Tout d’abord, nous couvrons de vastes zones, et parcourir de longues distances peut être difficile. En plus de cela, nous ne sommes pas suffisamment nombreux. Il arrive que notre rémunération soit versée avec retard, ou que nous ne soyons pas payés du tout. Les ruptures de stock sont aussi un gros problème – on nous demande parfois d’acheter les médicaments nous-mêmes.
Nous avons également besoin de visibilité et d’une reconnaissance juridique. Je suis vraiment exposée en tant qu’agente de santé communautaire, faute de contrat qui me protégerait.

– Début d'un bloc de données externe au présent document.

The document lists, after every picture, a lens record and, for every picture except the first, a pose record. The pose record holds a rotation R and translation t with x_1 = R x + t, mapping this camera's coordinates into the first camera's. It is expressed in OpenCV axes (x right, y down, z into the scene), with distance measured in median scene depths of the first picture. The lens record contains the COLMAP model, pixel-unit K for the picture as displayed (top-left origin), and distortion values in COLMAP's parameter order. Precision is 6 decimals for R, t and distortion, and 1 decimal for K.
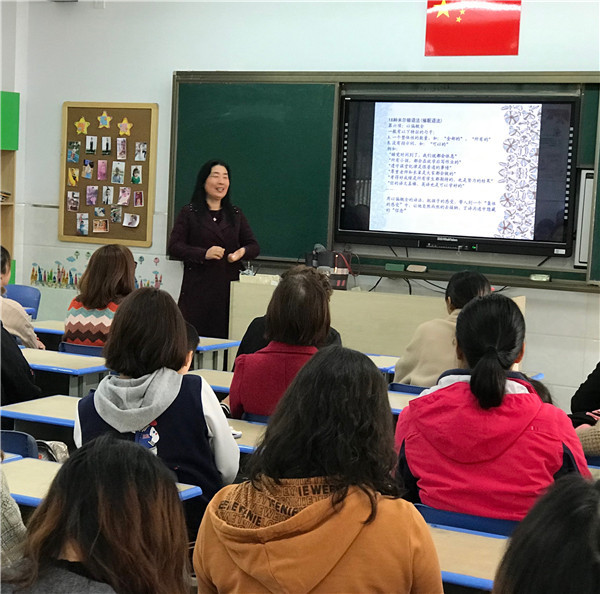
lens RADIAL K [[1398.2, 0, 263.4], [0, 1398.2, 318.5], [0, 0, 1]] dist [0.077430, 0.000000]
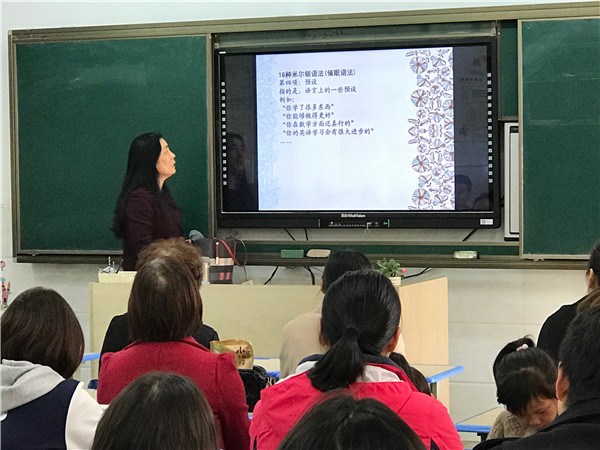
lens RADIAL K [[1888.8, 0, 300.8], [0, 1888.8, 228.9], [0, 0, 1]] dist [0.071217, 0.000000]
pose [[0.996328, -0.061312, 0.059753, 0.034516], [0.064781, 0.996214, -0.057969, 0.013699], [-0.055973, 0.061627, 0.996529, -0.103823]]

Je travaille donc dans l’incertitude.
Il est vraiment important que nous soyons payés et reconnus, avec une protection juridique, pour accomplir notre travail.
Au-delà de mon rôle d’agente de santé communautaire, j’essaie de porter haut et fort les intérêts de ma communauté. Je participe à des programmes comme la Voix de la Lutte d’Impact Santé Afrique, organisation que je souhaite remercier pour son soutien continu. Par l’intermédiaire d’Impact Santé Afrique, je veux atteindre celles et ceux qui ont le pouvoir de prendre des décisions.
Quels sont vos espoirs pour l’avenir ?
Les familles vulnérables de nos communautés ont vraiment besoin d’aide. Sans les agentes et agents de santé communautaires, quel avenir auront-elles ? Comment feront-elles ?
Un enfant de ma communauté est décédé. Nous avons expliqué à sa mère qu’il avait le paludisme, mais lorsqu’il a été transféré à l’hôpital pour y recevoir un traitement, il était trop tard. Cette situation m’a beaucoup affectée ; j’étais vraiment triste.
Mais il y a aussi des moments heureux. Il arrive que des enfants me reconnaissent dans la rue et m’identifient comme la tante venue s’occuper d’eux. Des mères me voient et m’interpellent : « depuis ta dernière visite, mon enfant a commencé à marcher », ou « mon enfant va faire des études ». Parce que nous ne parlons pas seulement de maladies, mais aussi d’humanité.
Ce qui fait du bien, ce qui me fait me rendre compte que nous avons un impact, c’est qu’à un moment donné, les gens commencent à changer. Ils passent à l’action ; ils changent de comportement.
Ils savent quoi faire quand un enfant est malade. Leur premier réflexe est de nous appeler.
Nous remercions chaleureusement Impact Santé Afrique.